Foto: Investigación Centro Nacional de Memoria Histórica

Hace 15 años, un 10 de julio, en San Carlos lloraban a siete muertos. Eran las víctimas de la última masacre registrada, al menos bajo esa categoría, de las 33 ocurridas entre 1994 y 2004. 15 julios después el Centro Nacional de Memoria Histórica (CNMH) volvió a esa época teñida de sangre con la publicación de un artículo titulado Las 33 masacres que devastaron a San Carlos.

Y lo hizo no precisamente para recordar -como quien simplemente pone el dedo en la llaga- las ausencias siempre presentes que dejó el conflicto armado en la región, sino para invitar a conocer la investigación desarrollada por el mismo CNMH que tiene por nombre San Carlos, memorias del éxodo en la guerra.

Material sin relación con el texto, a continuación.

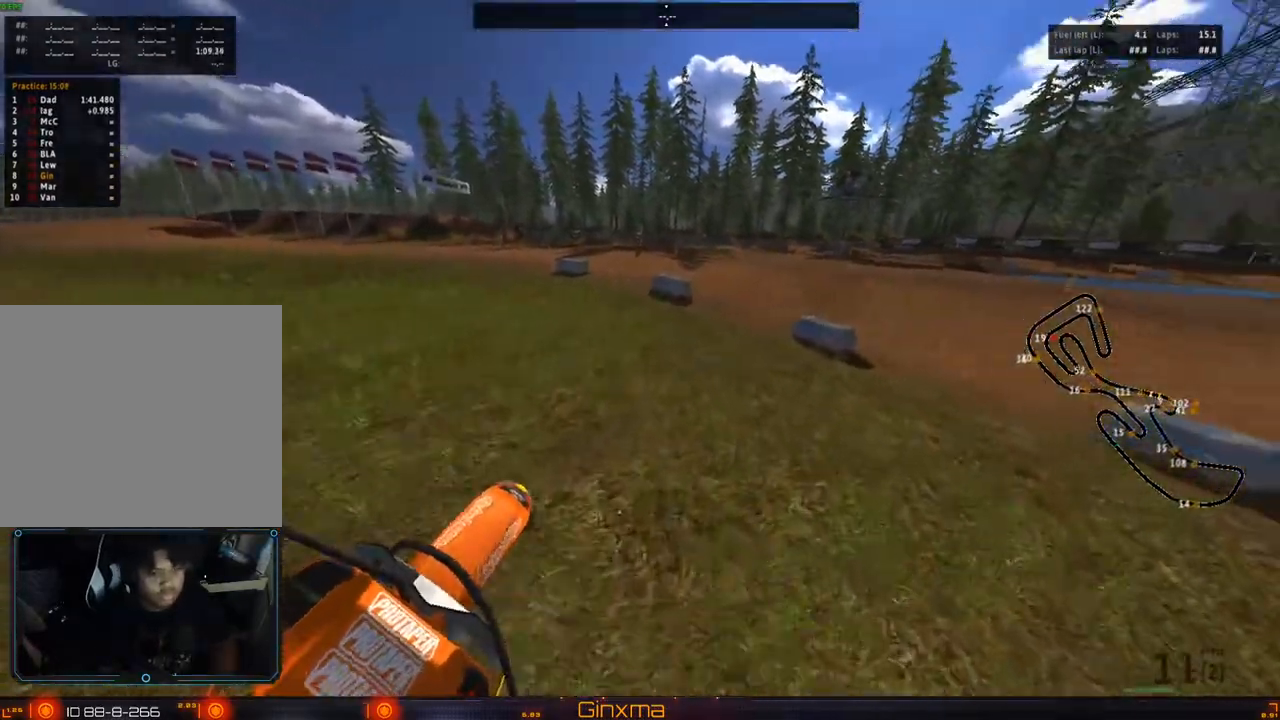
{"buttons": ["R2"], "left_stick": "center", "right_stick": "center", "events": [[67, "R2", "up"], [83, "left_stick", "right"], [200, "left_stick", "center"], [267, "R2", "down"]]}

Volver sobre las heridas siempre sangrantes de la guerra permite dimensionar lo absurdo del conflicto. Por ejemplo, entre los datos citados por el CNMH referente a San Carlos, se encuentran números escalofriantes:

Los sancarlitanos fueron víctimas de 33 masacres, que dejaron 205 muertos. De esas, 23 fueron cometidas por paramilitares, 6 por las Farc y las demás por grupos sin identificar. Además, en ese mismo periodo, hubo 126 víctimas de asesinatos selectivos, 156 de desapariciones forzadas y 78 de minas antipersonal.

Después de casi tres años de total abandono, el corregimiento Samaná, en San Carlos, volvió a ser habitado a principios de 2004. Cinco meses después, cuando unos pocos decidieron regresar, estaban llorando a siete. El miedo forzó a desplazarse a 413 personas nuevamente.

“Se llevaron a todos los hombres, a las mujeres no. Y dijeron que si nos poníamos a hacer mucho escándalo nos mataban a todos por parejo. Pero mataron fue a los hombres porque estaban cultivando, estaban trabajando en las tierras”, le contó una mujer al Centro Nacional durante la investigación del informe.

Aunque la situación es diferente, no solo el Oriente, sino el país entero, vive una época que no termina de comprenderse del todo: el posconflicto. Y es ahí justamente donde volver sobre el pasado cobra un sentido diferente para entender que la guerra queda reducida a números fríos y a vacíos tan intensos que son casi palpables. Es ahí donde revisiones como las del Centro Nacional de Memoria Histórica son trascendentales para entender la grandeza de la paz.